[Collected data]
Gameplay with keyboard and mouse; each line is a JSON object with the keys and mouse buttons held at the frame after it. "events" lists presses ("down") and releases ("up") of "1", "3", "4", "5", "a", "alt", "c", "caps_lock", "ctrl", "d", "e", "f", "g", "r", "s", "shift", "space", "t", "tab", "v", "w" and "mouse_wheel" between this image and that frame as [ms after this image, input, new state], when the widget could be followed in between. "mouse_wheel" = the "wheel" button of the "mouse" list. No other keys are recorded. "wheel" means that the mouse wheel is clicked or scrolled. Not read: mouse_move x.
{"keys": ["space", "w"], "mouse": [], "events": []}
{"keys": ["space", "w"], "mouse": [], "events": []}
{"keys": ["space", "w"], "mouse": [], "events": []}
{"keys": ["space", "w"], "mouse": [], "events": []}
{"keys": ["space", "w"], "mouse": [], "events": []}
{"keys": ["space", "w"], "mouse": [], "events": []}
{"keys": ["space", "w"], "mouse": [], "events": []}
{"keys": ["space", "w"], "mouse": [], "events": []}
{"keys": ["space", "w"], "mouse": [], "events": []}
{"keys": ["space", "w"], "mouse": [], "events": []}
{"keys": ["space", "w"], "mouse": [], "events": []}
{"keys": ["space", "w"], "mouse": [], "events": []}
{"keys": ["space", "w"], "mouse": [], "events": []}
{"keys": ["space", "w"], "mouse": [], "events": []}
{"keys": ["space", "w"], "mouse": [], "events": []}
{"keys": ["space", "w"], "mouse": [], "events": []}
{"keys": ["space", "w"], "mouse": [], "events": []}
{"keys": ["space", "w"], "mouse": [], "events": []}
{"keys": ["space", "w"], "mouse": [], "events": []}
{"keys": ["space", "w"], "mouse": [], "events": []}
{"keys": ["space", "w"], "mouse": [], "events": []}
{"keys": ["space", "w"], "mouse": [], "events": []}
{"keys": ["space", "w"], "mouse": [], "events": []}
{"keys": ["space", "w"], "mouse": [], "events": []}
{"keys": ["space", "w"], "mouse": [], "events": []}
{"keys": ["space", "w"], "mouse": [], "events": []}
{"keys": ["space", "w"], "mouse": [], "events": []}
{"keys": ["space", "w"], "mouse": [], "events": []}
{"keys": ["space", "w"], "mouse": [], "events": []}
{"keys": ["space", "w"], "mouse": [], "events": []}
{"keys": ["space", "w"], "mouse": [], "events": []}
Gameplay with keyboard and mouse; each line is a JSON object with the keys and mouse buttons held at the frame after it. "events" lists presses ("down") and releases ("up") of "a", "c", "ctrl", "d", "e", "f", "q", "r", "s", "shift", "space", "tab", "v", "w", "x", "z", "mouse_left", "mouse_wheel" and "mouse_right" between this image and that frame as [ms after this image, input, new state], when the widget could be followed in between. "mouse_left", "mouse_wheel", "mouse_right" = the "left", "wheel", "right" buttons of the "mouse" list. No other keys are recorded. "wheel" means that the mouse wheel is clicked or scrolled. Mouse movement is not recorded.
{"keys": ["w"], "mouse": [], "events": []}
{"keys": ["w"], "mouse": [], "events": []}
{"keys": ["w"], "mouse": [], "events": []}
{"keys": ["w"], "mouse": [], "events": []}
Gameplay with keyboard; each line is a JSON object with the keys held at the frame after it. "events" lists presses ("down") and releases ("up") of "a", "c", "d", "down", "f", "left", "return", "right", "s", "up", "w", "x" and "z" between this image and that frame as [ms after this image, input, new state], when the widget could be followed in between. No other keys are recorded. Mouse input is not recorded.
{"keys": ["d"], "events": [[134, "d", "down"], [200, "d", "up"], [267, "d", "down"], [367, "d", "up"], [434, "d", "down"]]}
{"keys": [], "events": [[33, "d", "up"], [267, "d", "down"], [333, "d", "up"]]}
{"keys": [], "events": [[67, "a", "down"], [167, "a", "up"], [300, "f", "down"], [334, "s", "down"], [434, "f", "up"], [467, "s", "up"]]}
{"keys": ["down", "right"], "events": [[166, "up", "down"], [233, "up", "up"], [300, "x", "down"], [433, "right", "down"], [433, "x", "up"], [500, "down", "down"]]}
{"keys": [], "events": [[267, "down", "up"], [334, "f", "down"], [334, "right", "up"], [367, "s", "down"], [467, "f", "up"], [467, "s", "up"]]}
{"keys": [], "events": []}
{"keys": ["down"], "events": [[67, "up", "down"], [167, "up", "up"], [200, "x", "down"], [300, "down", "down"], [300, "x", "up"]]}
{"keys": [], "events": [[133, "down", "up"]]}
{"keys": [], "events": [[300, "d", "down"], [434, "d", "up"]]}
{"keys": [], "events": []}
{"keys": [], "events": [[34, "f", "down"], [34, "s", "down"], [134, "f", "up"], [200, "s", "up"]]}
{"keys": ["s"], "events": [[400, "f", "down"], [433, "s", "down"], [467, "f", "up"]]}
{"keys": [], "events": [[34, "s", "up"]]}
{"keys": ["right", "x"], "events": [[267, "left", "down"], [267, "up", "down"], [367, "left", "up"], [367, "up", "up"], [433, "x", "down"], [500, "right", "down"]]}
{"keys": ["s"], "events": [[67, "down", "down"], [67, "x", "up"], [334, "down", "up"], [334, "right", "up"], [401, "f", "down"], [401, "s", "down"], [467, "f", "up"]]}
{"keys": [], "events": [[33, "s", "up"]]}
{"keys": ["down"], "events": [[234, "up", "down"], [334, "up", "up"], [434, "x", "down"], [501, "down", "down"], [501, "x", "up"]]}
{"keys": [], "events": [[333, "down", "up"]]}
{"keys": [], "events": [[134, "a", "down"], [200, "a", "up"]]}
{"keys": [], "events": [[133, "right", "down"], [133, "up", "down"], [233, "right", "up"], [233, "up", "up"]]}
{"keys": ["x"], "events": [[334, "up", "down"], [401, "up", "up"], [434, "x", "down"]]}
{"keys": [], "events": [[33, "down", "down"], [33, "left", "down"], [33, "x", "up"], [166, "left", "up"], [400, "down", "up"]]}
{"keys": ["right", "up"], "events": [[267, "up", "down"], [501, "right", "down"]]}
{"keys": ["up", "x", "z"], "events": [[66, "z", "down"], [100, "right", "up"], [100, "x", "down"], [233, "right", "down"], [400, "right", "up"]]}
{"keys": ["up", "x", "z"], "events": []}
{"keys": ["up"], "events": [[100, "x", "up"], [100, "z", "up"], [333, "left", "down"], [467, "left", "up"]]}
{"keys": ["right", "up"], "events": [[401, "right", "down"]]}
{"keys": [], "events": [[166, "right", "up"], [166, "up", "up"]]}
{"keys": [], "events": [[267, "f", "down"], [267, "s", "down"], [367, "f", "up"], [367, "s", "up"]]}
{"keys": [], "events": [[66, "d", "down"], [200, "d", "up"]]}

**Exercise goal**
The records must be given again in full, exactly as they were written.

**Answer space**
Gameplay with keyboard and mouse; each line is a JSON object with the keys and mouse buttons held at the frame after it. "events" lists presses ("down") and releases ("up") of "1", "3", "4", "5", "a", "alt", "c", "caps_lock", "ctrl", "d", "e", "f", "g", "r", "s", "shift", "space", "t", "tab", "v", "w" and "mouse_wheel" between this image and that frame as [ms after this image, input, new state], when the widget could be followed in between. "mouse_wheel" = the "wheel" button of the "mouse" list. No other keys are recorded. "wheel" means that the mouse wheel is clicked or scrolled. Not read: mouse_move x.
{"keys": ["space", "w"], "mouse": [], "events": []}
{"keys": ["space", "w"], "mouse": [], "events": []}
{"keys": ["space", "w"], "mouse": [], "events": []}
{"keys": ["space", "w"], "mouse": [], "events": []}
{"keys": ["space", "w"], "mouse": [], "events": []}
{"keys": ["space", "w"], "mouse": [], "events": []}
{"keys": ["space", "w"], "mouse": [], "events": []}
{"keys": ["space", "w"], "mouse": [], "events": []}
{"keys": ["space", "w"], "mouse": [], "events": []}
{"keys": ["space", "w"], "mouse": [], "events": []}
{"keys": ["space", "w"], "mouse": [], "events": []}
{"keys": ["space", "w"], "mouse": [], "events": []}
{"keys": ["space", "w"], "mouse": [], "events": []}
{"keys": ["space", "w"], "mouse": [], "events": []}
{"keys": ["space", "w"], "mouse": [], "events": []}
{"keys": ["space", "w"], "mouse": [], "events": []}
{"keys": ["space", "w"], "mouse": [], "events": []}
{"keys": ["space", "w"], "mouse": [], "events": []}
{"keys": ["space", "w"], "mouse": [], "events": []}
{"keys": ["space", "w"], "mouse": [], "events": []}
{"keys": ["space", "w"], "mouse": [], "events": []}
{"keys": ["space", "w"], "mouse": [], "events": []}
{"keys": ["space", "w"], "mouse": [], "events": []}
{"keys": ["space", "w"], "mouse": [], "events": []}
{"keys": ["space", "w"], "mouse": [], "events": []}
{"keys": ["space", "w"], "mouse": [], "events": []}
{"keys": ["space", "w"], "mouse": [], "events": []}
{"keys": ["space", "w"], "mouse": [], "events": []}
{"keys": ["space", "w"], "mouse": [], "events": []}
{"keys": ["space", "w"], "mouse": [], "events": []}
{"keys": ["space", "w"], "mouse": [], "events": []}
Gameplay with keyboard and mouse; each line is a JSON object with the keys and mouse buttons held at the frame after it. "events" lists presses ("down") and releases ("up") of "a", "c", "ctrl", "d", "e", "f", "q", "r", "s", "shift", "space", "tab", "v", "w", "x", "z", "mouse_left", "mouse_wheel" and "mouse_right" between this image and that frame as [ms after this image, input, new state], when the widget could be followed in between. "mouse_left", "mouse_wheel", "mouse_right" = the "left", "wheel", "right" buttons of the "mouse" list. No other keys are recorded. "wheel" means that the mouse wheel is clicked or scrolled. Mouse movement is not recorded.
{"keys": ["w"], "mouse": [], "events": []}
{"keys": ["w"], "mouse": [], "events": []}
{"keys": ["w"], "mouse": [], "events": []}
{"keys": ["w"], "mouse": [], "events": []}
Gameplay with keyboard; each line is a JSON object with the keys held at the frame after it. "events" lists presses ("down") and releases ("up") of "a", "c", "d", "down", "f", "left", "return", "right", "s", "up", "w", "x" and "z" between this image and that frame as [ms after this image, input, new state], when the widget could be followed in between. No other keys are recorded. Mouse input is not recorded.
{"keys": ["d"], "events": [[134, "d", "down"], [200, "d", "up"], [267, "d", "down"], [367, "d", "up"], [434, "d", "down"]]}
{"keys": [], "events": [[33, "d", "up"], [267, "d", "down"], [333, "d", "up"]]}
{"keys": [], "events": [[67, "a", "down"], [167, "a", "up"], [300, "f", "down"], [334, "s", "down"], [434, "f", "up"], [467, "s", "up"]]}
{"keys": ["down", "right"], "events": [[166, "up", "down"], [233, "up", "up"], [300, "x", "down"], [433, "right", "down"], [433, "x", "up"], [500, "down", "down"]]}
{"keys": [], "events": [[267, "down", "up"], [334, "f", "down"], [334, "right", "up"], [367, "s", "down"], [467, "f", "up"], [467, "s", "up"]]}
{"keys": [], "events": []}
{"keys": ["down"], "events": [[67, "up", "down"], [167, "up", "up"], [200, "x", "down"], [300, "down", "down"], [300, "x", "up"]]}
{"keys": [], "events": [[133, "down", "up"]]}
{"keys": [], "events": [[300, "d", "down"], [434, "d", "up"]]}
{"keys": [], "events": []}
{"keys": [], "events": [[34, "f", "down"], [34, "s", "down"], [134, "f", "up"], [200, "s", "up"]]}
{"keys": ["s"], "events": [[400, "f", "down"], [433, "s", "down"], [467, "f", "up"]]}
{"keys": [], "events": [[34, "s", "up"]]}
{"keys": ["right", "x"], "events": [[267, "left", "down"], [267, "up", "down"], [367, "left", "up"], [367, "up", "up"], [433, "x", "down"], [500, "right", "down"]]}
{"keys": ["s"], "events": [[67, "down", "down"], [67, "x", "up"], [334, "down", "up"], [334, "right", "up"], [401, "f", "down"], [401, "s", "down"], [467, "f", "up"]]}
{"keys": [], "events": [[33, "s", "up"]]}
{"keys": ["down"], "events": [[234, "up", "down"], [334, "up", "up"], [434, "x", "down"], [501, "down", "down"], [501, "x", "up"]]}
{"keys": [], "events": [[333, "down", "up"]]}
{"keys": [], "events": [[134, "a", "down"], [200, "a", "up"]]}
{"keys": [], "events": [[133, "right", "down"], [133, "up", "down"], [233, "right", "up"], [233, "up", "up"]]}
{"keys": ["x"], "events": [[334, "up", "down"], [401, "up", "up"], [434, "x", "down"]]}
{"keys": [], "events": [[33, "down", "down"], [33, "left", "down"], [33, "x", "up"], [166, "left", "up"], [400, "down", "up"]]}
{"keys": ["right", "up"], "events": [[267, "up", "down"], [501, "right", "down"]]}
{"keys": ["up", "x", "z"], "events": [[66, "z", "down"], [100, "right", "up"], [100, "x", "down"], [233, "right", "down"], [400, "right", "up"]]}
{"keys": ["up", "x", "z"], "events": []}
{"keys": ["up"], "events": [[100, "x", "up"], [100, "z", "up"], [333, "left", "down"], [467, "left", "up"]]}
{"keys": ["right", "up"], "events": [[401, "right", "down"]]}
{"keys": [], "events": [[166, "right", "up"], [166, "up", "up"]]}
{"keys": [], "events": [[267, "f", "down"], [267, "s", "down"], [367, "f", "up"], [367, "s", "up"]]}
{"keys": [], "events": [[66, "d", "down"], [200, "d", "up"]]}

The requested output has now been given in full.